Like yoga for office drones, cells do have coping strategies for stress. Heat, lack of nutrients, oxygen radicals - all can wreak havoc on the delicate internal components of a cell, potentially damaging it beyond repair. Proteins called HSPs (heat shock proteins) allow cells to survive stress-induced damage. Scientists have long studied how HSPs work in order to harness their therapeutic potential.
Donna George, PhD, Associate Professor of Genetics, and Julie Leu, PhD, Assistant Professor of Genetics, both at the University of Pennsylvania School of Medicine, in collaboration with the lab of Maureen Murphy, PhD at Fox Chase Cancer Center, identified a small molecule that inhibits the heat shock protein HSP70. They also showed that the HSP inhibitor could stop tumor formation and significantly extend survival of mice. They describe their findings in this month's issue of Molecular Cell.
HSP70 is an intracellular quality control officer, refolding misfolded proteins and preventing protein aggregation, which among other disorders, is associated with neurodegenerative diseases. HSP70 also ferries proteins to their proper intracellular locations. Tumor cells, which face an abundance of cellular stresses, typically overexpress HSP70, making it a potentially interesting anticancer target.
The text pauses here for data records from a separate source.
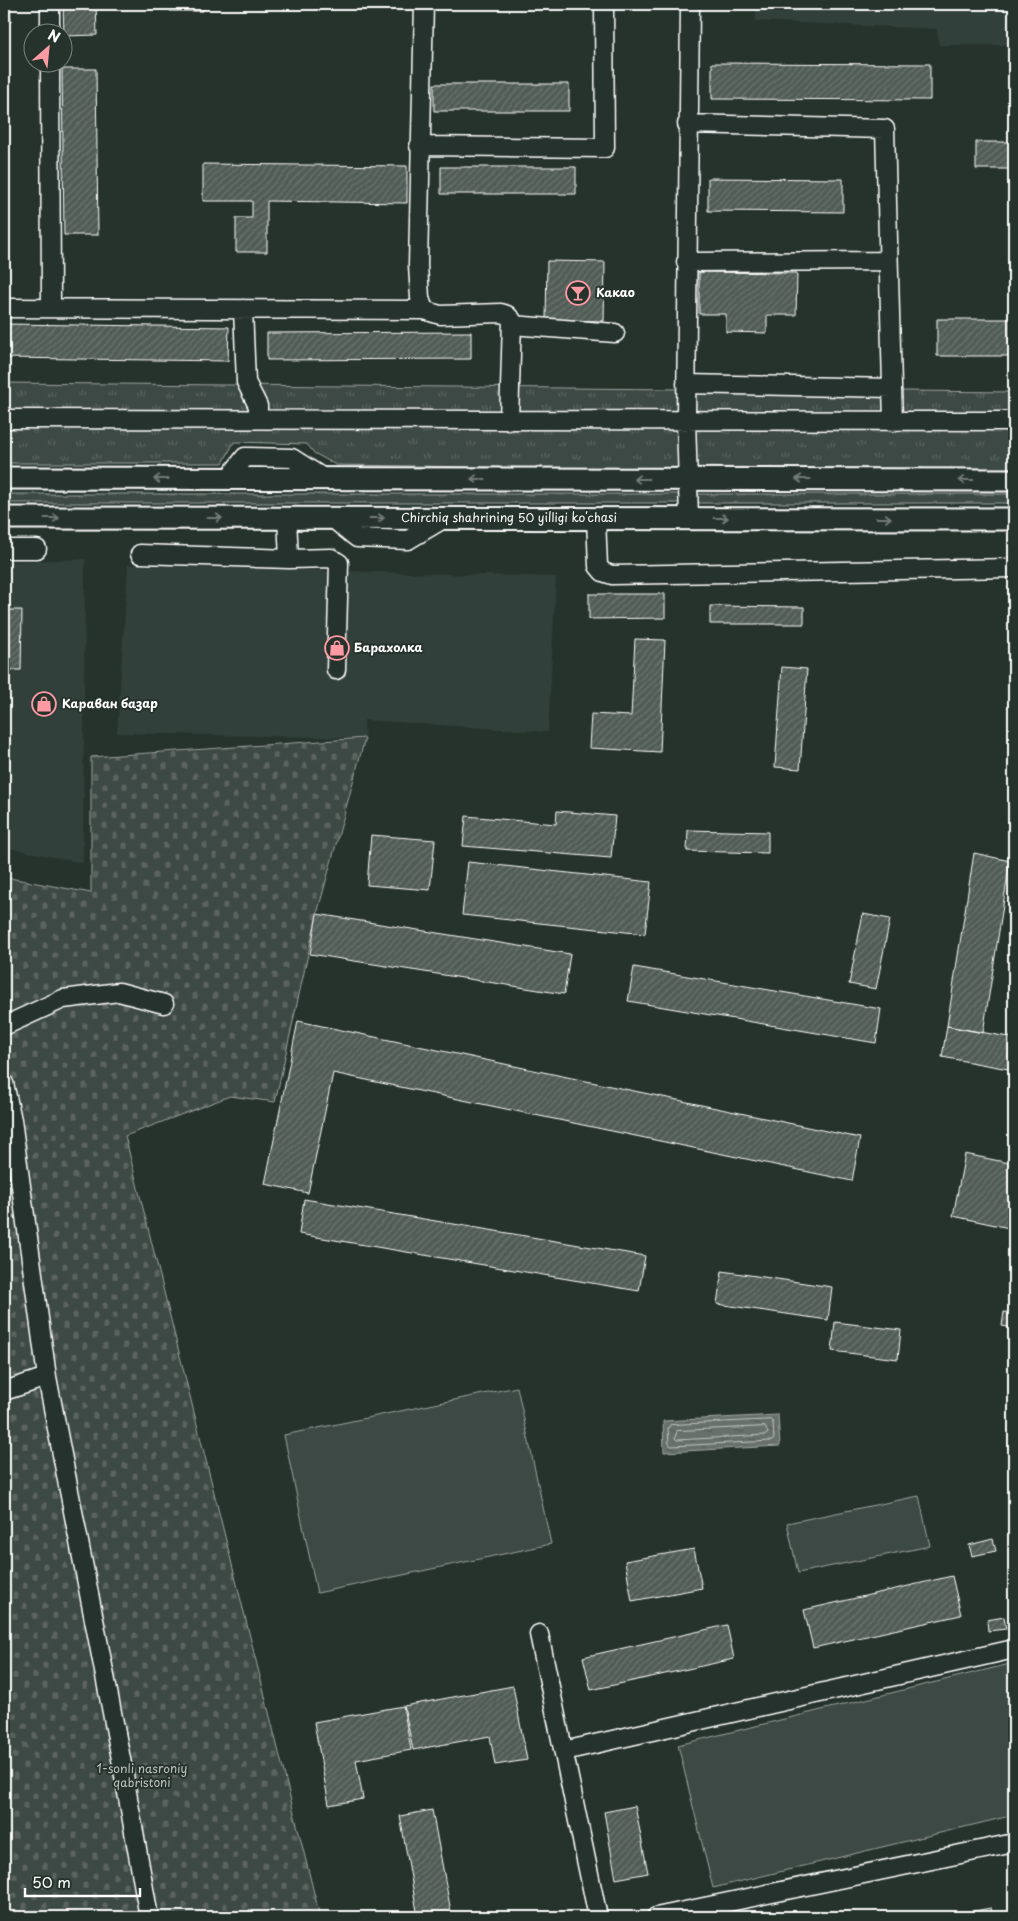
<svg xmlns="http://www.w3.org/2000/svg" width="1018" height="1921" font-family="'Playpen Sans',sans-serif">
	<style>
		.built { fill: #333f3a }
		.grass { fill: url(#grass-tufts); stroke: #9ea4a2 }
		.cemetery { fill: url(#cemetery-stones); stroke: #9ea4a2 }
		.pitch { fill: #3e4944; stroke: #9ea4a2 }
		.water { fill: url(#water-ripples); stroke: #a4a9a7 }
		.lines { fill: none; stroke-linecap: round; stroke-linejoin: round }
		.shore { stroke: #c2c6c4; stroke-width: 1 }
		.building { fill: url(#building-hatch); stroke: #fff }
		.minor-casing { stroke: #fff; stroke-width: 21 }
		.major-casing { stroke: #fff; stroke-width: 25 }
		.minor { stroke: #26332d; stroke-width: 18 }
		.major { stroke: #26332d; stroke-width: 21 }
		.oneway { stroke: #727a76 }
		.labels { text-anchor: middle; stroke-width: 4; stroke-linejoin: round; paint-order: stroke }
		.poi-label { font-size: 12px; font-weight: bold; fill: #fff; stroke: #26332d; text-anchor: start }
		.street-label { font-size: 12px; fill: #fff; stroke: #26332d }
		.park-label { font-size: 12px; fill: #bbbfbe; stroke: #26332d }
	</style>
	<defs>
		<pattern id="grass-tufts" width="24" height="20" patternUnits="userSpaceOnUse" patternTransform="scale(1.25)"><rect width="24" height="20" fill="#3e4944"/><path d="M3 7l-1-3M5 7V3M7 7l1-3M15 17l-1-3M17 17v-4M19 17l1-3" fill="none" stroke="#5b6460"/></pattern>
		<pattern id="cemetery-stones" width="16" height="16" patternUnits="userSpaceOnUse" patternTransform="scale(1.25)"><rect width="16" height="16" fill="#3e4944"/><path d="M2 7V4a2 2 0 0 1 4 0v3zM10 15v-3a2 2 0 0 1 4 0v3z" fill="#5b6460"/></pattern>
		<pattern id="water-ripples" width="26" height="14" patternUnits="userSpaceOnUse" patternTransform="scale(1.25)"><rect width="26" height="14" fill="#67706c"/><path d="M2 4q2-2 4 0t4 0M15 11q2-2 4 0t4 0" fill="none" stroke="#575a59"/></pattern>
		<pattern id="building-hatch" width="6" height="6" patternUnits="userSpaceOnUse" patternTransform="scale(1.25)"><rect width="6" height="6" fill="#515c57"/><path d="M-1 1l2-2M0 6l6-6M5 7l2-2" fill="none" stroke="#6b7470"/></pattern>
	</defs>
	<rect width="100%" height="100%" fill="#26332d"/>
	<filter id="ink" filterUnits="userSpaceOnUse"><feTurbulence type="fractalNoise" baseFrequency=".02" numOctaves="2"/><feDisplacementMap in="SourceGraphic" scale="10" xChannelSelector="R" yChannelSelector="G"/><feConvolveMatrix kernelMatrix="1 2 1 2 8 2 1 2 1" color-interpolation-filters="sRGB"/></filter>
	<g filter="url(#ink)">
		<!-- built -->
		<path class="built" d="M756,4h258v41h-75l-2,-16 -181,-8z
			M85,559l-2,304 -79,-16v-285z
			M128,565l428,12 -8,155 -184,-12 1,18 -248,-5z"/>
		<!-- grass -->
		<path class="grass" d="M4,383l1010,9v82l-678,-9 -22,-12 -7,-9 -73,-2 -11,21h-219z
			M4,494h1010v9h-1010z"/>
		<!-- cemetery -->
		<path class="cemetery" d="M365,738l-48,176 -42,188 -45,-6 -105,40 195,781h-316v-1040l87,16v-136z"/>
		<!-- pitch -->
		<path class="pitch" d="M517,1387l34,157 -234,49 -33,-158z
			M919,1496l11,50 -132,27 -11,-50z
			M1014,1663v152l-301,73 -35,-143z"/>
		<!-- water -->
		<path class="water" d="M778,1415l2,31 -116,6 -1,-31z"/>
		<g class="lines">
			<!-- shore -->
			<path class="shore" d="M771,1420l2,3 1,16 -2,2 -101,5 -2,-2 -1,-16 2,-3z
				M765,1427l3,6 -2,2 -89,5 -2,-2 2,-7z"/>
		</g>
		<!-- building -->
		<path class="building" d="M4,4h6l1,18h-7z
			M63,4h33l1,31 -33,1z
			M171,4h32v7h-33z
			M261,4h135v3h-135z
			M712,63l218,1v36l-218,-1z
			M62,69h34l2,166h-34z
			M434,84h135v27h-135z
			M976,142h38v27h-38z
			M203,164l204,2v37l-140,-2v51h-31v-34h16v-17h-49z
			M441,167h135v27h-135z
			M708,178l135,1v33l-135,-1z
			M547,261l58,1 -1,59 -58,-1z
			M699,272l98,1 -1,42h-29v18l-41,-1v-18h-27z
			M937,319h77v37h-77z
			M4,324l225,3 -1,34 -224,-3z
			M471,332v27l-204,1v-27z
			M589,594h76v24l-76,1z
			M710,606l94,1v17h-94z
			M4,610h18l-1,60h-17z
			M635,639l30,1 -5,112 -71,-4 2,-34 40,2z
			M782,667l25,2 -7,100 -25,-2z
			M557,811l58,5 -4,42 -148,-12 3,-30 90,8z
			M688,830l80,2v21l-81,-2z
			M371,835l64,5 -5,50 -63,-5z
			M974,853l36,8 -27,172 -36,-7z
			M468,862l183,20 -6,52 -183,-19z
			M317,914l253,40 -6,40 -254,-40z
			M863,914l27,5 -14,70 -27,-5z
			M634,967l247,42 -5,34 -248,-42z
			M298,1021l562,117 -8,43 -519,-108 -25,120 -43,-9z
			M947,1026l67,12v32l-72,-13z
			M965,1154l49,10v65l-61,-13z
			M304,1199l341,57 -6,35 -340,-57z
			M722,1271l110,16 -4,33 -111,-16z
			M1004,1312l10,1v15l-12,-2z
			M835,1322l66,8 -3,29 -66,-8z
			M993,1539l3,12 -24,5 -3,-11z
			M694,1549l8,39 -70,13 -7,-40z
			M952,1576l9,39 -148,33 -9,-38z
			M1004,1617l2,12 -18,2 -1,-11z
			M727,1625l7,34 -143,31 -8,-33z
			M513,1686l14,74 -32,5 -5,-29 -77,14 -9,-44z
			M403,1706l8,44 -55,10 7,39 -34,6 -15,-83z
			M635,1806l13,67 -32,6 -12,-67z
			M432,1810l20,107h-34l-18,-101z
			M991,1908l2,9h-52z"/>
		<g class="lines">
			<!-- minor casing -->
			<g class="minor-casing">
				<path id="minor" d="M50,4v28
					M424,4l-6,261 2,33 4,12 16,5 61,-2 6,2 5,5 -3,101
					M50,62l1,246
					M687,124l198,5 8,293
					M419,146l186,2 -1,-144
					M686,262l202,-1
					M4,308l420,2
					M243,309l3,73 12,24v13
					M512,325l103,8
					M686,384l206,4
					M4,419l1010,2
					M228,479l17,-22 47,1 33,21
					M332,518l25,20 51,2 37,-22
					M689,518l-3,-98 4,-416
					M596,519l2,47 5,6 9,3 402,-7
					M4,549h33
					M140,554l149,5 -2,-41
					M289,559l42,-1 8,5 -3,107
					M4,1026l59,-27 56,-7 45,12
					M4,1083l8,37 35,257 75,387 27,153
					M4,1391l43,-14
					M539,1634l59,283
					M564,1751l450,-102
					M656,1917l358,-74"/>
			</g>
			<!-- major casing -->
			<g class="major-casing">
				<path id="major" d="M4,478l1010,2
					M4,518l1010,1"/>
			</g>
			<!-- minor -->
			<use href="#minor" class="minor"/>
			<!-- major -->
			<use href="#major" class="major"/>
		</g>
		<!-- one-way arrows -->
		<defs><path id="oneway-shaft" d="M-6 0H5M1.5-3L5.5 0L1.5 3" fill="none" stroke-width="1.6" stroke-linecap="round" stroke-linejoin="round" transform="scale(1.25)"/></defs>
		<g class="oneway">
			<use href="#oneway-shaft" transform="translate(161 479) rotate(-180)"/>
			<use href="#oneway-shaft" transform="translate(478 479) rotate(-180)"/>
			<use href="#oneway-shaft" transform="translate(641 479) rotate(-180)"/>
			<use href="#oneway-shaft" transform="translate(803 479) rotate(-180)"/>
			<use href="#oneway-shaft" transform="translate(966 480) rotate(-180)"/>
			<use href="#oneway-shaft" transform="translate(52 518)"/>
			<use href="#oneway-shaft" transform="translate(215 518)"/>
			<use href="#oneway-shaft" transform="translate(377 518)"/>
			<use href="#oneway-shaft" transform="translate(721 518)"/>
			<use href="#oneway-shaft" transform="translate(884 518)"/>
		</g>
	</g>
	<!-- icons -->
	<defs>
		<g id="bar-ring" transform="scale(1.25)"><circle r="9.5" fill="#26332d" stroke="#ff9aa2" stroke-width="1.5"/><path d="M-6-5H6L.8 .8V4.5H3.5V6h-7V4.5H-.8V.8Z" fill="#ff9aa2"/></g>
		<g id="shop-ring" transform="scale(1.25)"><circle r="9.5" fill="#26332d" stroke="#ff9aa2" stroke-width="1.5"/><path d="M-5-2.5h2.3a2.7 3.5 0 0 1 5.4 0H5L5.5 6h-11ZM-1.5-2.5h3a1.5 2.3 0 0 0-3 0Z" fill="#ff9aa2"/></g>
	</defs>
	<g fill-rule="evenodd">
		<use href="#bar-ring" x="578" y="293"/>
		<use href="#shop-ring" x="337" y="648"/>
		<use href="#shop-ring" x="44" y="704"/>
	</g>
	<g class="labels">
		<!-- poi labels -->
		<g class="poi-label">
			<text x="596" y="297">Какао</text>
			<text x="354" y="652">Барахолка</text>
			<text x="62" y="708">Караван базар</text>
		</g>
		<!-- street labels -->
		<g class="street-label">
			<text x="509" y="522">Chirchiq shahrining 50 yilligi koʻchasi</text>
		</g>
		<!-- park labels -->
		<g class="park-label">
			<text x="142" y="1773">1-sonli nasroniy<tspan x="142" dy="14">qabristoni</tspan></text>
		</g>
	</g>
	<!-- margin -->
	<rect width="1018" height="1921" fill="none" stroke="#26332d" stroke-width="20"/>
	<rect x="10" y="10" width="998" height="1901" fill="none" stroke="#fff" stroke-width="2" filter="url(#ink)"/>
	<!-- north arrow -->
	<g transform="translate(48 48) rotate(27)"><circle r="24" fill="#26332d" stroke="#7d8581"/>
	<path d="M0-4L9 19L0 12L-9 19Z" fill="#ff9aa2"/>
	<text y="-8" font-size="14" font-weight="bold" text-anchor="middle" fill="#ffffff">N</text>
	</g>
	<!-- scale -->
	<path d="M25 1888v8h115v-8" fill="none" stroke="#ffffff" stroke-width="2.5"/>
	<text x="32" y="1888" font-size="15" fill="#ffffff" stroke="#26332d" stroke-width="4" paint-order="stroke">50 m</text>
</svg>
The cancer microenvironment exposes malignant cells to a variety of stressful conditions that promote protein misfolding. HSP70 helps cancer cells deal with this stress. Unlike normal cells, which typically express little, if any, of HSP70, cancer cells contain high levels of this protein all of the time. Indeed, HSP70 has been termed a cancer-critical survival factor, since cancer cells probably require the actions of this protein to survive the protein-altering adverse conditions. The inhibitor, called PES, interferes with the HSP70 activities that the cancer cell needs to survive, so by targeting HSP70, one can target the cancer cell.
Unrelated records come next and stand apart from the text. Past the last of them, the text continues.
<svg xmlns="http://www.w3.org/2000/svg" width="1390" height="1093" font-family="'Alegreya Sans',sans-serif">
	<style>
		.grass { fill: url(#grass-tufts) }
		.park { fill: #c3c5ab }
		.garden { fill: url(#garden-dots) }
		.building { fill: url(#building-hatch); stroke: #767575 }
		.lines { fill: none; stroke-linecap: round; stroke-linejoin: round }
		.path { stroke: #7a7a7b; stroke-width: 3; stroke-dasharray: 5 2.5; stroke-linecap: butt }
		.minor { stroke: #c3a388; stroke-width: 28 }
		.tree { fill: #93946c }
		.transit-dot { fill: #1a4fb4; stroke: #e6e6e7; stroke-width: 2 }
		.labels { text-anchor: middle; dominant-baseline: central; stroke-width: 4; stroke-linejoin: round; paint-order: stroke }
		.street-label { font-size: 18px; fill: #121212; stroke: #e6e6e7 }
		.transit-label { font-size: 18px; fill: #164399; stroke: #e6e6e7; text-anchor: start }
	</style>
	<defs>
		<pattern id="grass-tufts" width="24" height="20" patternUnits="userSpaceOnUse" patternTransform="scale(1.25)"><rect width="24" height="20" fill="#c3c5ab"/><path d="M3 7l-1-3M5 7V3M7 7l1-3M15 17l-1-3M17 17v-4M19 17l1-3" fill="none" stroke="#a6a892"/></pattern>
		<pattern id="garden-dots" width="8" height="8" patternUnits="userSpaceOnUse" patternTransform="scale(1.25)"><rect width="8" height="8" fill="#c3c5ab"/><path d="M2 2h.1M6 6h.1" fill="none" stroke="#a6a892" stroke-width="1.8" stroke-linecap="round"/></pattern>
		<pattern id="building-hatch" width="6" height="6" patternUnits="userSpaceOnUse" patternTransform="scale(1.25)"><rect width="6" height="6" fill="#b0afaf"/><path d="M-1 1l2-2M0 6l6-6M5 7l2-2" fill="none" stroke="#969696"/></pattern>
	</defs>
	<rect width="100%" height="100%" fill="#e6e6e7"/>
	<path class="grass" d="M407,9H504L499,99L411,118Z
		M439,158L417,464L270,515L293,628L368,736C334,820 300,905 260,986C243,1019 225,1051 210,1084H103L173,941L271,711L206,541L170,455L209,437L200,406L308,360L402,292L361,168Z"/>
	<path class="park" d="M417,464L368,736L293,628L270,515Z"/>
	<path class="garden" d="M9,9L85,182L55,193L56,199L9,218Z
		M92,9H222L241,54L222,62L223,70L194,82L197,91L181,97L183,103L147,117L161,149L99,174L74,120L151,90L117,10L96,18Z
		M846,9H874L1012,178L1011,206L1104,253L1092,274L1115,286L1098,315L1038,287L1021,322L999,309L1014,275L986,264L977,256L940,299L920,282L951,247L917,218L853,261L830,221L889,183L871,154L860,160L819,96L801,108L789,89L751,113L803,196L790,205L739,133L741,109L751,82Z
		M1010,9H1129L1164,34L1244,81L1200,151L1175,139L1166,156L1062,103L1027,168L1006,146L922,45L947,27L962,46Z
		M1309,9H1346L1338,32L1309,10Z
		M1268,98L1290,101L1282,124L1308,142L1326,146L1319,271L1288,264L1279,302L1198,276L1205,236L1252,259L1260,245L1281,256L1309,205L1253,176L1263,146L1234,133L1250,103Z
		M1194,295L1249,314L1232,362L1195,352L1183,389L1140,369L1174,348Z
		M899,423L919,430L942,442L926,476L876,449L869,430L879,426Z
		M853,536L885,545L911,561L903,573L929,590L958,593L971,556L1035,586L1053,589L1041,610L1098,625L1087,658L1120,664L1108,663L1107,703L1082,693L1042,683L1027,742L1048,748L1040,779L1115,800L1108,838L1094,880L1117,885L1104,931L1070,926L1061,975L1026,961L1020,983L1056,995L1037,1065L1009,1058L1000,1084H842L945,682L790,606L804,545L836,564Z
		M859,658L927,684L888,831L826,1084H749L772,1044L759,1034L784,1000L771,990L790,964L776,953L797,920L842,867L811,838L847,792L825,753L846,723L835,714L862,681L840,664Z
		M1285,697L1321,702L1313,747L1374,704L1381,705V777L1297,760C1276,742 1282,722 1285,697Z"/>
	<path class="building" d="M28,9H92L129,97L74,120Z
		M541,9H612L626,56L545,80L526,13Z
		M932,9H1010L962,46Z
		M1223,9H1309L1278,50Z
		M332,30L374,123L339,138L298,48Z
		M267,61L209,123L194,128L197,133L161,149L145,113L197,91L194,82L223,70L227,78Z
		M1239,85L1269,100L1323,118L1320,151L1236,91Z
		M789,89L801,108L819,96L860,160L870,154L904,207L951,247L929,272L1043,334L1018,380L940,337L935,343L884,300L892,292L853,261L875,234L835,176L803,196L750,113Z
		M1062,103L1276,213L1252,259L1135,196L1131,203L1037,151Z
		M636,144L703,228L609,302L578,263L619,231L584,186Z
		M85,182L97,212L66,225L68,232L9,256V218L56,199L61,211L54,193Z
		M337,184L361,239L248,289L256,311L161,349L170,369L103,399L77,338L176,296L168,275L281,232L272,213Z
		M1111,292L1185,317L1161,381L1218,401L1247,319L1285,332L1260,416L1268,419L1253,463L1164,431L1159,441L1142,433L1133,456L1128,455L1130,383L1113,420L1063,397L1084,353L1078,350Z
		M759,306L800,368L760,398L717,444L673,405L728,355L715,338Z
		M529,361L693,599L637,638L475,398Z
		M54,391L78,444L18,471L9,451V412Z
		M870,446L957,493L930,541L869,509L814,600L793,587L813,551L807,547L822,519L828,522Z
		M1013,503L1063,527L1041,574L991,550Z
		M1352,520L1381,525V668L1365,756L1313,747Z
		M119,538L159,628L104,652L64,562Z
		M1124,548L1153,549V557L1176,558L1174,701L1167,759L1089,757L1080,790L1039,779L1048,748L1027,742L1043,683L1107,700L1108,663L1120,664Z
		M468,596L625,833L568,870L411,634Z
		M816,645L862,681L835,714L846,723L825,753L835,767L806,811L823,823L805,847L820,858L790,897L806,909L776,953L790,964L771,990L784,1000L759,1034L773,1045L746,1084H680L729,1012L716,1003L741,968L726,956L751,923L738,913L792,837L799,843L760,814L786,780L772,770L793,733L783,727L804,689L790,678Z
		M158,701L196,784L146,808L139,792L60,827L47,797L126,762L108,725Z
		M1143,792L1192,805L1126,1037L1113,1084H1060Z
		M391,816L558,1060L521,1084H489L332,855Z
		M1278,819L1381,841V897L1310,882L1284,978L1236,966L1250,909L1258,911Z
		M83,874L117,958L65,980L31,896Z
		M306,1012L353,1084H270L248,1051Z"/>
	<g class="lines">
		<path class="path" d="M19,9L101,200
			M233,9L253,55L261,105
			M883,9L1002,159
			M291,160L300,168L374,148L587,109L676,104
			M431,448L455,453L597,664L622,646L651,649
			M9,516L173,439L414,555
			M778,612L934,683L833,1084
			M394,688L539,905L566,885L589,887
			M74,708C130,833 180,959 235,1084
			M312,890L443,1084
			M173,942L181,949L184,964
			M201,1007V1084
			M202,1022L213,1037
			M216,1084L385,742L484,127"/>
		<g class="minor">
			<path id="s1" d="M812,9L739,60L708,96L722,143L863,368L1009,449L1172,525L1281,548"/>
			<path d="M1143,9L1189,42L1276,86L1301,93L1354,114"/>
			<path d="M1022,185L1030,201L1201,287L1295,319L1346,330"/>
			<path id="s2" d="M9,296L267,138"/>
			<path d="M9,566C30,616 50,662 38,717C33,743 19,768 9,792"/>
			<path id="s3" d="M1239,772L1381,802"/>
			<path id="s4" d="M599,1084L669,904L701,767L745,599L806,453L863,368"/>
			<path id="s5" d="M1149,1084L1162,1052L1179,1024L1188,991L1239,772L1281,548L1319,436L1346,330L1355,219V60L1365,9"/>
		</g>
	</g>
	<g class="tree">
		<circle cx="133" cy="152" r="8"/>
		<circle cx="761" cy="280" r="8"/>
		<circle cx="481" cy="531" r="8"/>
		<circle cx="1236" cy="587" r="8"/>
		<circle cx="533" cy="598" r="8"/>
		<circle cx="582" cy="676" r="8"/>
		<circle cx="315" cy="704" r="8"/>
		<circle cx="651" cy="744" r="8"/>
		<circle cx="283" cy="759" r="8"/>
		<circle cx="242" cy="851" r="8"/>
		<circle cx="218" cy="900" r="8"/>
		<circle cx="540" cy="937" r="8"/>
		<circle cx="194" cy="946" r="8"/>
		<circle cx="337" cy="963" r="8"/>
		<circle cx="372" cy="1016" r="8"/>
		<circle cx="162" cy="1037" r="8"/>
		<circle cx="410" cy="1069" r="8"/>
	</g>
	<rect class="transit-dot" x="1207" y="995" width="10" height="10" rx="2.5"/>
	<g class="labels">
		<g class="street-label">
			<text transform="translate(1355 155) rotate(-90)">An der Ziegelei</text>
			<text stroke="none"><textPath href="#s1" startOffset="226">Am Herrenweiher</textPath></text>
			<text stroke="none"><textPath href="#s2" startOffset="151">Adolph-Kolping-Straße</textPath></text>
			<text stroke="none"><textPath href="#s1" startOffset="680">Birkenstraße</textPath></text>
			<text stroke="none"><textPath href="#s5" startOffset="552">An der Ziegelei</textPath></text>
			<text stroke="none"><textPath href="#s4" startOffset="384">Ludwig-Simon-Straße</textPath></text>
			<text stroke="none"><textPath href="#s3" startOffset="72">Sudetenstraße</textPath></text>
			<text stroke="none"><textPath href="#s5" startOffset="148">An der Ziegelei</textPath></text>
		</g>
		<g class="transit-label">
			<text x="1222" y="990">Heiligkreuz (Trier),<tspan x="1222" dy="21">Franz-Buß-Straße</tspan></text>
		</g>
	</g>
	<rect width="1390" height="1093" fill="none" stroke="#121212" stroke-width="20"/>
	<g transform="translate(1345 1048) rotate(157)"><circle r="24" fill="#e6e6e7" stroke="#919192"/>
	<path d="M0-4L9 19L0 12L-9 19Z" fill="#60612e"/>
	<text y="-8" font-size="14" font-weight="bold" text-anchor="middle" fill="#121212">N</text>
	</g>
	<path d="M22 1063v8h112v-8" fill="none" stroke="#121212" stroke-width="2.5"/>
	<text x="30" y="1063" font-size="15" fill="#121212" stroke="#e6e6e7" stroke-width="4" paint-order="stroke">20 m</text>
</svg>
The investigators showed that PES interacts with HSP70 by blocking its stress-relieving functions. It also induces HSP70-dependent cell death by disrupting the cell's ability to remove damaged components. Paradoxically for a compound first identified for blocking the cell-death pathway of apoptosis, PES does kill cells, but by a different mechanism.
PES seems to be specifically targeting HSP70, a protein that is differentially expressed in normal versus cancerous cells, and "one that the cancer cell seems to require to survive" says George. "It's still early days - we don't know what it will do in a human. But, the exciting part is that this is a pathway and a protein target that clearly is important for cancer cells."
Given the extreme heterogeneity of cancer cells, simultaneously disabling networks of signaling pathways may be important. Indeed, PES was more or less equally effective in every type of cancer cell tested, she says, "which is unusual and supports the idea that it is targeting a protein that is required for the functioning of multiple pathways."